On Question, amendment agreed to.

Clause 20, as amended, agreed to.

Clauses 21 to 29 agreed to.

Clause 30 [Financial penalties]:

Baroness Miller of Hendon moved Amendment No. 26:

    Page 21, line 9, at end insert--

("(3) No penalty imposed by the Commission under this section may exceed 10 per cent of the turnover of the licence holder (determined in accordance with such provisions as may be specified in an order made by the Secretary of State.").

The noble Baroness said: I shall be brief in explaining the purpose of Amendment No. 26. When the Bill was in Committee in the other place the clause was not examined at all. I suspect that that was because the timetabling was much more difficult in another place, which is not able to go through every clause line by line as is our practice. It is important that we debate these matters, even if they are very small. The clause gives the commission the power to impose financial sanctions in the form of a penalty. It is right that Parliament should look at that sanction and decide whether it really intends to give the regulator absolute unfettered power to impose any penalty that he thinks fit without limit for any offence, serious or trivial. Some Acts of Parliament provide for unlimited penalties but they are for criminal offences, not for what in essence are actions similar to a breach of contract where the perpetrator's licence may be revoked straight away and his business is closed down, or his licence is not renewed in future, and in addition he is liable to pay a penalty.

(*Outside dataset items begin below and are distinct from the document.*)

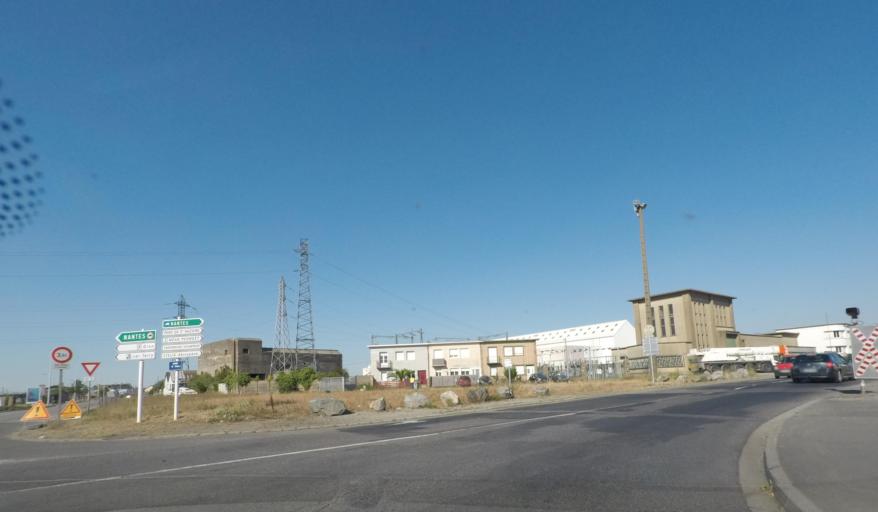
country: FR
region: Pays de la Loire
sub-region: Departement de la Loire-Atlantique
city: Saint-Nazaire
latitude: 47.2905
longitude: -2.1995
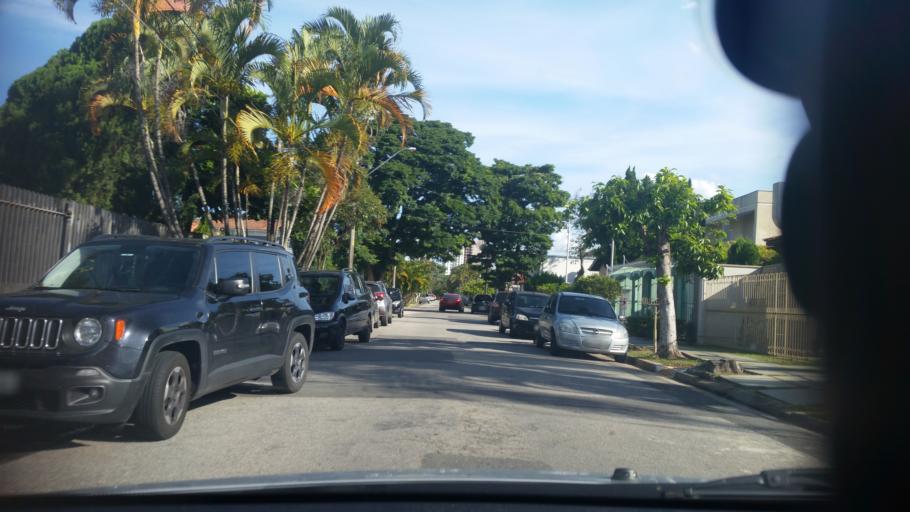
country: BR
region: Sao Paulo
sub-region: Taubate
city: Taubate
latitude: -23.0288
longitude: -45.5732
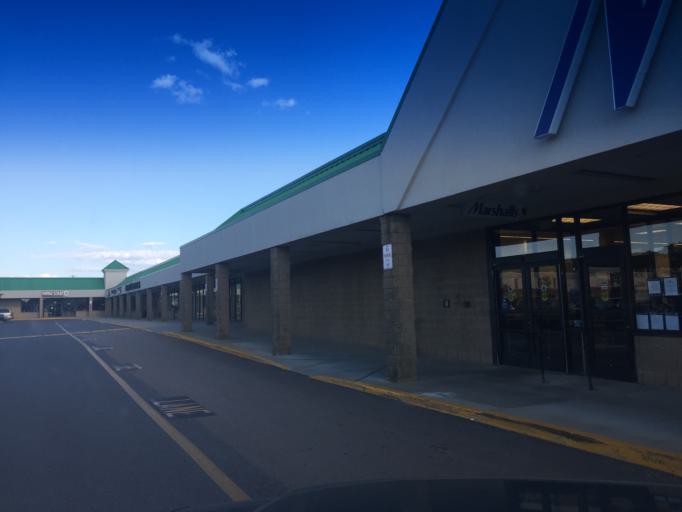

I believe that an unlimited penalty is not called for and is grossly excessive. The amendment that we propose follows, word for word, an identical provision in the Government's own Competition Act 1998. I believe that in the interests of consistency the Government should follow their own recent precedent and not allow such an unfettered discretion for what may turn out to be--we know not--quite a small offence. If it was a serious offence undoubtedly the licence holder would lose his licence and his business would be finished, and he would also face a penalty. But Parliament should decide what the penalty should be; it should not be unfettered. I beg to move.